* _Supplied text_
All of these efforts—decades of work by federal, state and local governments, by scientists and researchers, and by thousands of volunteers who support the various water quality and wildlife restoration projects—could be reversed by the ordered repeal of the Clean Water Act. Budget cuts to the Environmental Protection Agency mean grants and investments to cities for wastewater treatment, to watershed groups for wetland conservation and to farmers for runoff reduction, could be eliminated. These investments are both ecological and economical, says Kauffman. The river is responsible for half a million jobs. Taxpayer investment in the Clean Water Act is returned to us in the form of clean water for drinking, for recreation, for us to live next to—and for us to live with.

* _Collected data_
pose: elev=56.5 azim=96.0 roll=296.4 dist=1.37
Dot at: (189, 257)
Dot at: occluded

* _Requirements_
**a.** In the Clean Water Act passage, how could budget cuts to the Environmental Protection Agency undo the restoration work it describes? Answer in one to three sentences.
**b.** Resume the Clean Water Act passage, starting right after its final sentence.

* _Task answers_
**a.** Cutting the agency's budget could eliminate the grants and investments it makes. These go to cities for wastewater treatment, to watershed groups for wetland conservation and to farmers for runoff reduction.

**b.**
Rivers are ubiquitous in American life. Of our 150 largest cities, says author Tim Palmer, 130 are on the banks of rivers. In most of them, the rivers have been incorporated into city redevelopment as centers for community activities, recreation and restaurants. Rivers are often either the focus of our trips to national parks or the source of the parks themselves. As Palmer points out, “Niagara Falls—the most visited natural tourist attraction—is first and foremost a river.”
And perhaps that’s part of the difficulty we have with rivers—if we don’t live on them or travel purposefully to see them, we can too easily forget about them. The Delaware is easy to ignore, easy to forget. It exists on our fringes, on our border. But we are also its namesake. And the human body is 85 percent water; for us, that water comes from the Delaware. We belong to it, much more than it belongs to us.